### SELECTED EXCERPT

Start of Block

16.2 Purchaser's Default.
-------------------------
In the event that Purchaser shall default in the performance of any
obligation under this Agreement, Seller may, as its sole and exclusive
remedy, terminate this Agreement by giving written notice of termination to
Purchaser whereupon both Purchaser and Seller shall be relieved of any
further obligations or liabilities hereunder, except those obligations or
liabilities that survive termination pursuant to the express terms of this
Agreement.
17. General Provisions.
-----------------------
The parties further agrees as follows:
17.1 INTENTIONALLY OMMITTED
14
17.2 Time.
----------
Time is of the essence with regard to this Agreement and Seller's and
Purchaser's obligations hereunder. In the event that the date for
performance of any obligation hereunder falls on a Saturday, Sunday or
legal holiday, the date for performance of such obligation shall
automatically be extended to the next day that is not a Saturday, Sunday or
legal holiday.

End of Block

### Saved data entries
Start of Block

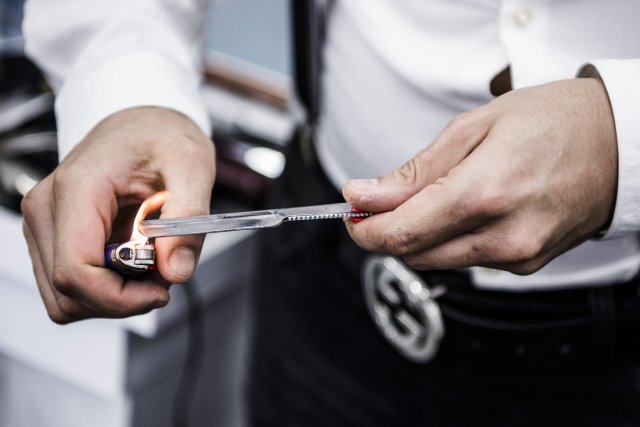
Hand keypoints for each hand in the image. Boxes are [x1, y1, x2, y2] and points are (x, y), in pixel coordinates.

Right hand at [21, 107, 215, 322]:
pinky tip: (134, 262)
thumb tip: (176, 270)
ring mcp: (45, 224)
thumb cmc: (161, 136)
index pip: (76, 271)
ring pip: (66, 297)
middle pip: (68, 292)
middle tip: (162, 272)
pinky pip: (71, 285)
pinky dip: (106, 288)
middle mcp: (47, 208)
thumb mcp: (192, 166)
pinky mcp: (53, 236)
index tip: (161, 290)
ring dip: (114, 295)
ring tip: (150, 262)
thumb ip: (189, 218)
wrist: (142, 121)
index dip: (120, 297)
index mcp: (77, 188)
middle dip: (122, 298)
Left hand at [344, 78, 616, 274]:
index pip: (402, 233)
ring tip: (430, 196)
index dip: (365, 229)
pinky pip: (468, 260)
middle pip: (415, 254)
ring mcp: (518, 256)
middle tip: (380, 203)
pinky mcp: (527, 265)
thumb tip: (364, 195)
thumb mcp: (473, 128)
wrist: (620, 143)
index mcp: (484, 193)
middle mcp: (502, 235)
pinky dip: (450, 239)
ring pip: (438, 260)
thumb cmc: (554, 122)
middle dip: (387, 232)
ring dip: (418, 235)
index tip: (352, 215)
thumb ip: (413, 172)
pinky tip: (464, 210)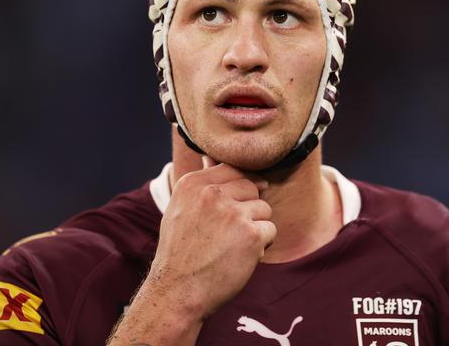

End of Block

Write out the stretch of the contract excerpt from "17. General Provisions." through "legal holiday.", word for word. Rely only on the contract excerpt, not on the entries.

### EXERCISE OUTPUT
17. General Provisions.
-----------------------
The parties further agrees as follows:
17.1 INTENTIONALLY OMMITTED
14
17.2 Time.
----------
Time is of the essence with regard to this Agreement and Seller's and
Purchaser's obligations hereunder. In the event that the date for
performance of any obligation hereunder falls on a Saturday, Sunday or
legal holiday, the date for performance of such obligation shall
automatically be extended to the next day that is not a Saturday, Sunday or
legal holiday.